Du côté féminin, la si cruelle Glenn Close de Fatal Attraction et 101 dalmatiens reçoit, maintenant, une vive concurrence de Robin Wright (House of Cards).
« Good Guys Finish Last » nous rappellent aussi, dans le monde sportif, les mauvais garçons John McEnroe, Jimmy Connors, Mike Tyson,…
Les gens de plume manient aussi l’art de l’irrespect, tels ces Michel-Antoine Burnier et Patrick Rambaud qui, dans un Roland Barthes sans peine, soulignent « qu’une proposition simple doit toujours être compliquée », ou ce Guy Debord de l’Internationale situationniste, répliquant dans une lettre de 1969, à Claude Gallimard : « tu l’as dans le cul ».
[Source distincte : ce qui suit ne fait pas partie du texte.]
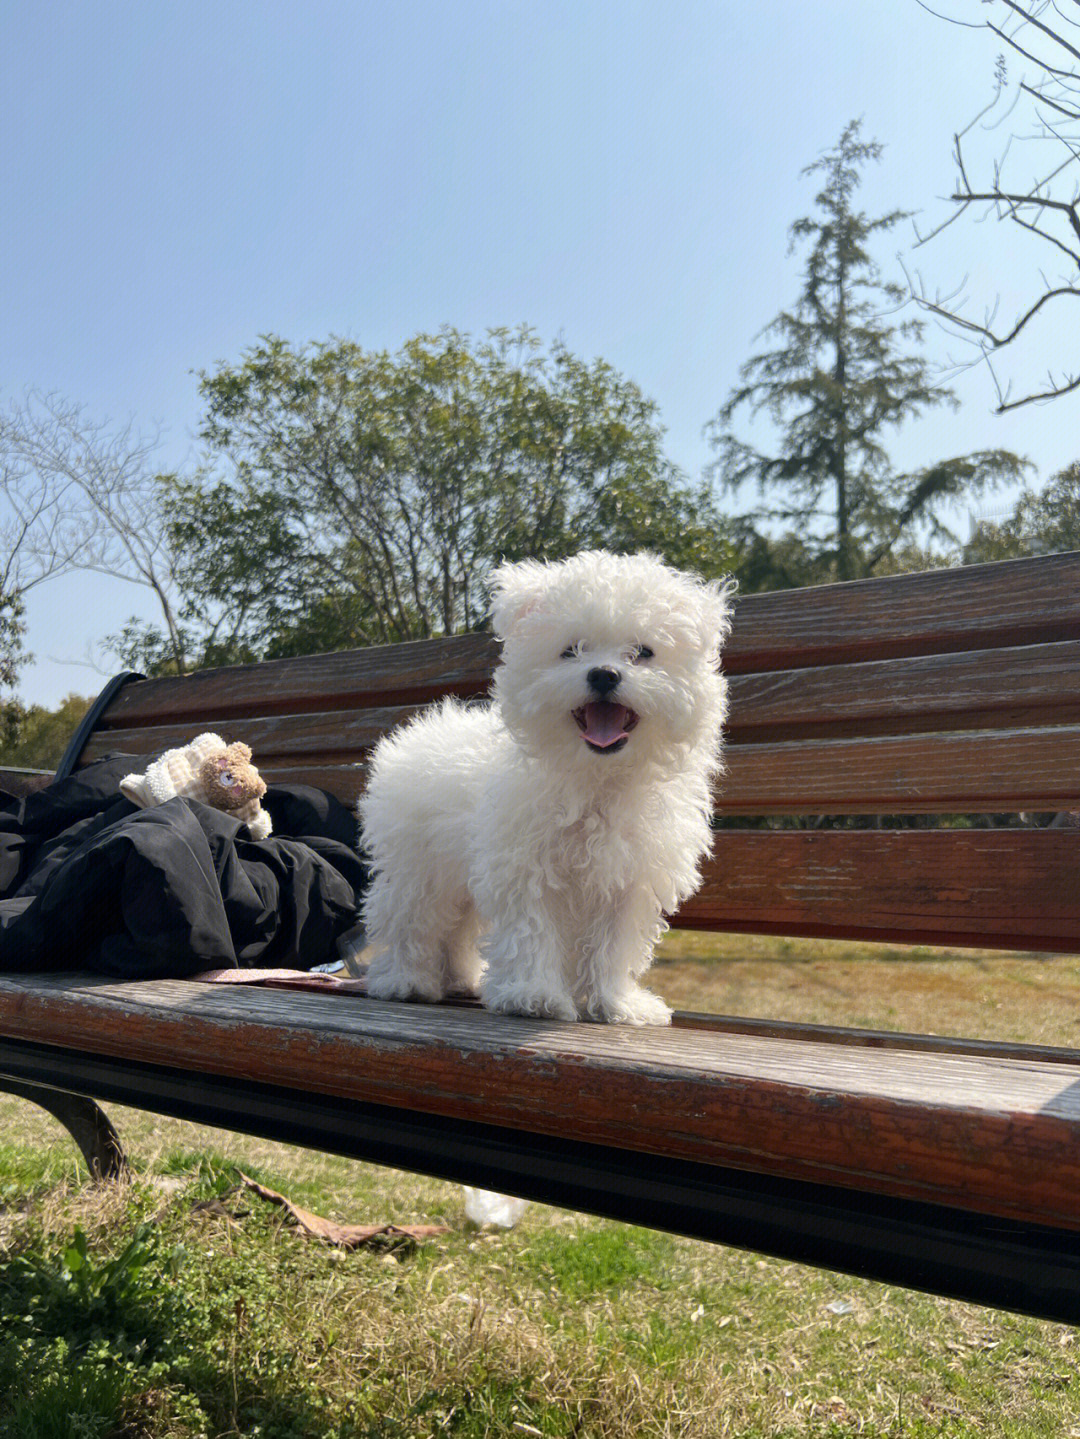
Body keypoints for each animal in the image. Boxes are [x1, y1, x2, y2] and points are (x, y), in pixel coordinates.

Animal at [359, 546, 730, 1024]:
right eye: (570, 651)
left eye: (643, 652)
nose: (604, 674)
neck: (595, 777)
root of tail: (421, 730)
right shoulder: (523, 866)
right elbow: (531, 932)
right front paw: (534, 995)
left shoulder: (628, 880)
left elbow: (614, 945)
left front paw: (618, 1003)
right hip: (418, 867)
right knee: (412, 921)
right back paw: (406, 981)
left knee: (457, 928)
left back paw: (460, 979)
Rappelons-nous, également, Sacha Guitry commentant, ainsi, Le soulier de satin de Paul Claudel : « Heureusement qu’il n’y avait pas la paire », ou cette Lune dans le caniveau, de Beneix, transformée en Le tout-à-l’égout, par le commentateur du Canard enchaîné, ou, mieux encore, Gérard Lefort donnant son avis, en 1997, sur Le jour et la nuit de Bernard-Henry Lévy : « Je suis allé à la séance de 18 heures, deux heures plus tard, j’ai regardé ma montre : il était 18 h 20 ».
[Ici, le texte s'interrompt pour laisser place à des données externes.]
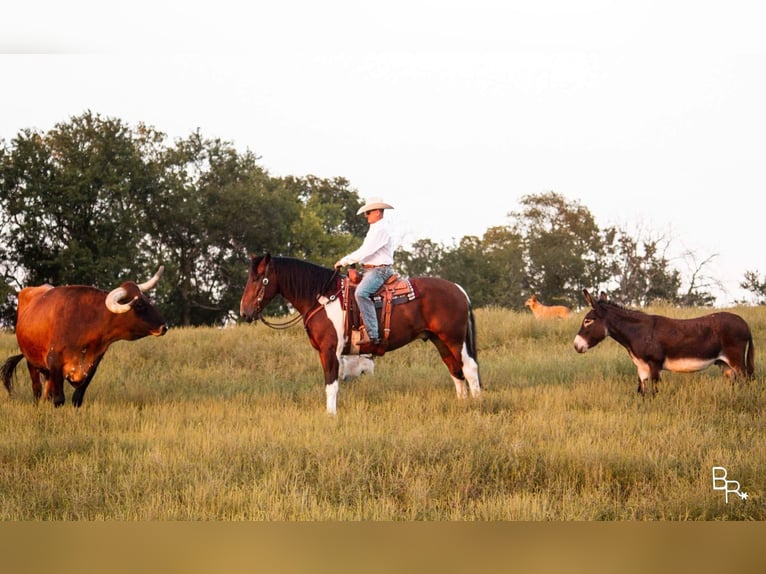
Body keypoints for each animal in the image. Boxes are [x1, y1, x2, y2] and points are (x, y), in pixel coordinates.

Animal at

Les critiques ratent parfois méchamment leur cible, tels ce Jean-Louis Bory résumant comme ça, dédaigneusement, Le Parrain : « ce n’est pas de la crotte de bique, mais de la bouse de mammouth », ou ce type de Libération, en 1985, perversement heureux d’abattre, en flamme, Retour vers le futur : « un des plus consternants navets qu’ait produits la bande à Spielberg ».
Il y a, enfin, à ne pas oublier, dans ce vaste répertoire de méchants, ces personnalités publiques dont la détestation atteint un statut planétaire, soit parce qu’elles ont brisé des ménages (Yoko Ono, Camilla,…), ou qu’elles s’amusent, sans vergogne, à faire de vilaines petites choses en politique (Nixon, Thatcher, Trump, Poutine,…). N’avons-nous pas, d’ailleurs, au Québec, tant aimé détester Pierre-Elliott Trudeau?
De grands oubliés dans ce Carrément méchant !? La « Wicked Witch of the West » du Wizard of Oz (le film date toutefois de 1939, une période que ne prétend pas explorer l’album) ? Le Hans Gruber, du premier Die Hard (mais l’irrespect, une des qualités premières d’un vilain, est cette fois, manié par le « bon » John McLane) ?
Du solidement fouillé, donc, dans ce tour d’horizon salutaire de la méchanceté créative.